Content starts

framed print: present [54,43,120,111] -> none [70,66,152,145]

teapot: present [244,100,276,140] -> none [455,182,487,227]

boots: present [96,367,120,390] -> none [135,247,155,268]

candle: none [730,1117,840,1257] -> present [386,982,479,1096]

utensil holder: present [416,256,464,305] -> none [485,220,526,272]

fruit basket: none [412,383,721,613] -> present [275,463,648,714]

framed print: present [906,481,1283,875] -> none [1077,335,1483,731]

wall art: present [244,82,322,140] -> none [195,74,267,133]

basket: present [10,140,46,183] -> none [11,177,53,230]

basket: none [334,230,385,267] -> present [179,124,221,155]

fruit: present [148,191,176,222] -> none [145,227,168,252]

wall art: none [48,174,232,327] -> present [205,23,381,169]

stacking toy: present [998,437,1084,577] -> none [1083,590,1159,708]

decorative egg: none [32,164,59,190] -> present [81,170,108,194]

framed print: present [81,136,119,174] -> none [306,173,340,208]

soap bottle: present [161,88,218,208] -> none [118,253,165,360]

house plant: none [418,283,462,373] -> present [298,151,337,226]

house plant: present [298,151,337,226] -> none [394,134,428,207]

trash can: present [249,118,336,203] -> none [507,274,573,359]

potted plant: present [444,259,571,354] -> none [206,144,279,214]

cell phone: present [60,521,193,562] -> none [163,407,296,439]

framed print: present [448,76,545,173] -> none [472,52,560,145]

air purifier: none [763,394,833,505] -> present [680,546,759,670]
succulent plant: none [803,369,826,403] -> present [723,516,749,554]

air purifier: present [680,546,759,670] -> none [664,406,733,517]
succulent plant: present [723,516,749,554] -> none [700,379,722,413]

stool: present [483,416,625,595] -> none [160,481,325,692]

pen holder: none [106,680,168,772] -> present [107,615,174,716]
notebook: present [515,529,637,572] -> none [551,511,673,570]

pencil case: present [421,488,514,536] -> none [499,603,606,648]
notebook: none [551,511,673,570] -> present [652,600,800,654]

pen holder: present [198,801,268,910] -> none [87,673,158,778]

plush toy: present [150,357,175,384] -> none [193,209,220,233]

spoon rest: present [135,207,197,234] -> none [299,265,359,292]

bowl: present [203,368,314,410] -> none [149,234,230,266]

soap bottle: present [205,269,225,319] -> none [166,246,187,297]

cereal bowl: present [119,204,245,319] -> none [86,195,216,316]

Content ends

**YOUR TASK**
What is asked for is an exact copy of the lines above from the one containing "potted plant: present" through the one containing "bowl: present [203,368,314,410]", and only those.

**SOLUTION TO THIS EXERCISE**
potted plant: present [444,259,571,354] -> none [206,144,279,214]

cell phone: present [60,521,193,562] -> none [163,407,296,439]

framed print: present [448,76,545,173] -> none [472,52,560,145]

air purifier: none [763,394,833,505] -> present [680,546,759,670]
succulent plant: none [803,369,826,403] -> present [723,516,749,554]

air purifier: present [680,546,759,670] -> none [664,406,733,517]
succulent plant: present [723,516,749,554] -> none [700,379,722,413]

stool: present [483,416,625,595] -> none [160,481,325,692]

pen holder: none [106,680,168,772] -> present [107,615,174,716]
notebook: present [515,529,637,572] -> none [551,511,673,570]

pencil case: present [421,488,514,536] -> none [499,603,606,648]
notebook: none [551,511,673,570] -> present [652,600,800,654]

pen holder: present [198,801,268,910] -> none [87,673,158,778]

plush toy: present [150,357,175,384] -> none [193,209,220,233]

spoon rest: present [135,207,197,234] -> none [299,265,359,292]

bowl: present [203,368,314,410] -> none [149,234,230,266]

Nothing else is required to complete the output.